Texto de lectura
# # # # # # #

La antigüedad en la enseñanza universitaria contemplaba dos principios equidistantes y sincrónicos: las transformaciones del aprendizaje estudiantil y las innovaciones docentes. Pero entre ambas microculturas, coexistiendo, pululaban oleadas de universitarios con sonrisas y rictus que buscaban su identidad al azar por los deambulatorios de aulas y laboratorios. Los estudiantes se calzaban con competencias que ni fluían por la piel de sus destrezas ni tenían el visaje de capacidades. 

Principios de calidad

Las estructuras universitarias ofrecían resistencias al aprendizaje y brindaban menos espontaneidad imaginativa que la propia naturaleza humana. Sentían nostalgia las universidades cuando respondían a principios de calidad y se reafirmaban en el advenimiento de la excelencia para todos los órdenes de la vida universitaria: índices de publicaciones en revistas de impacto, citaciones de investigadores, registros de patentes, percepciones de satisfacción de los miembros de un departamento, polivalencia de las habilidades de los estudiantes para los empleos emergentes. Asuntos que parecían etéreos pero que movilizaban procesos de implicación de la gente, que trataban el liderazgo como la fuerza de una proa de barco para atenerse decididamente en el rumbo de la mejora.

# # # # # # #

Datos extraídos
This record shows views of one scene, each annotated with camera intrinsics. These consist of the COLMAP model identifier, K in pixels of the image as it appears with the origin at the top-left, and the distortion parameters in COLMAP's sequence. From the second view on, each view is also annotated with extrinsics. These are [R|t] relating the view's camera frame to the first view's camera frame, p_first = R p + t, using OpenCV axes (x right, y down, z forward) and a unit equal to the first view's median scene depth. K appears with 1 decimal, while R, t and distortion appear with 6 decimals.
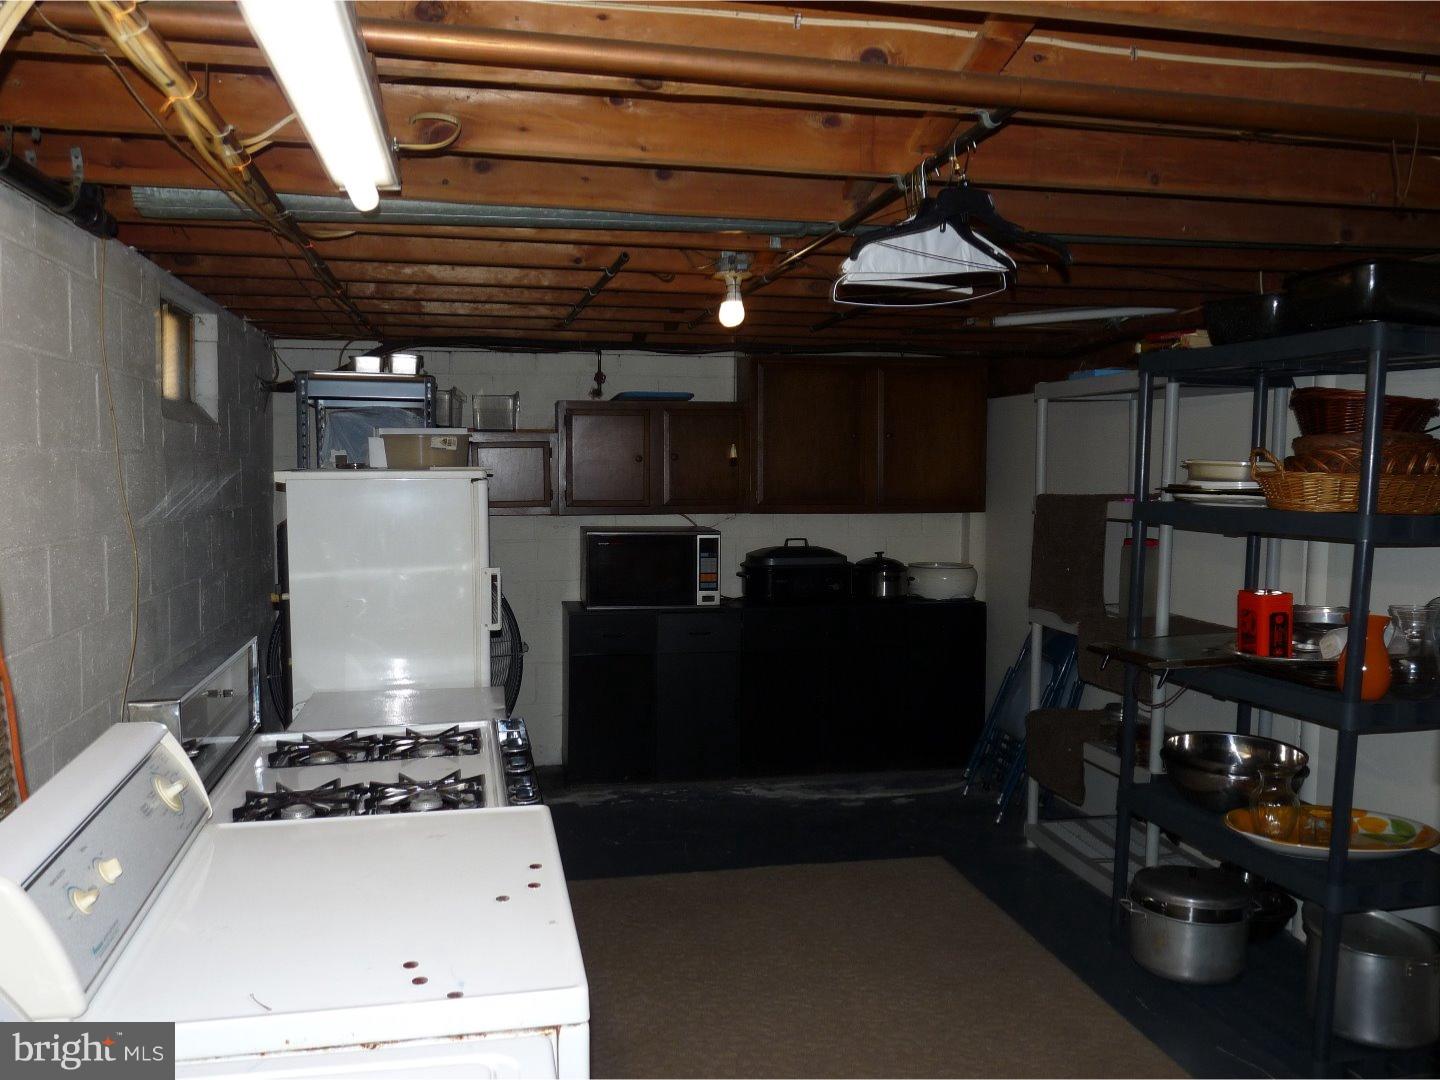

# # # # # # #

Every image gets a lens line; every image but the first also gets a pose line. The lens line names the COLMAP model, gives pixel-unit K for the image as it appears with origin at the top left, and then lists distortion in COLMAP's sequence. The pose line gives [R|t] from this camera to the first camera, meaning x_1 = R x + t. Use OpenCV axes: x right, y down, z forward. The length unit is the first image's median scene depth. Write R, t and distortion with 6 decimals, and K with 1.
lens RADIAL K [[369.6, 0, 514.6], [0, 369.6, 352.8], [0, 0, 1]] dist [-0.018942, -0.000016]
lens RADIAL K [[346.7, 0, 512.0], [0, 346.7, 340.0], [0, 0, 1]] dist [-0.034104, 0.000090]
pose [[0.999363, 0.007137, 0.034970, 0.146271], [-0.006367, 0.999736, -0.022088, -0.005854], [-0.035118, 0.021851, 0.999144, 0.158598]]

# # # # # # #

Qué hacer
(1) En el texto sobre la enseñanza universitaria, ¿cuáles son los dos principios que contemplaba la antigüedad en esa enseñanza?
(2) Retoma el texto sobre la enseñanza universitaria a partir de su última oración.

Respuestas por punto
(1) Las transformaciones del aprendizaje estudiantil y las innovaciones docentes.

(2)
La cultura de la innovación era fecunda cuando no se enmascaraba con acciones ociosas que restasen saber a la razón y a la libertad del individuo. Las capacidades de innovación de los estudiantes no se declaraban como versos de un poema. No eran solo un juego de ideas en el currículo de una materia. Representan una reconciliación con la naturaleza dinámica de la existencia que tenía su propia métrica. Una realidad que era casi cotidiana en todos los foros de la sociedad: el emprendimiento como forma de valoración de la innovación, un atributo que reflejaba las demandas de la sociedad capitalista, al margen de otras formas de desarrollo intrapersonal y cognitivo o social del individuo. 

El emprendimiento era cosa de envergadura para todos los actores universitarios. Se dilataba el vocablo en la boca y el currículo de materias afines y conceptualmente distantes entre sí. Se escuchaba la locución en talleres y seminarios y los estudiantes la subrayaban en los apuntes. Eso era todo. Luego había que tener suerte en algún examen para espetarla en cualquier apartado.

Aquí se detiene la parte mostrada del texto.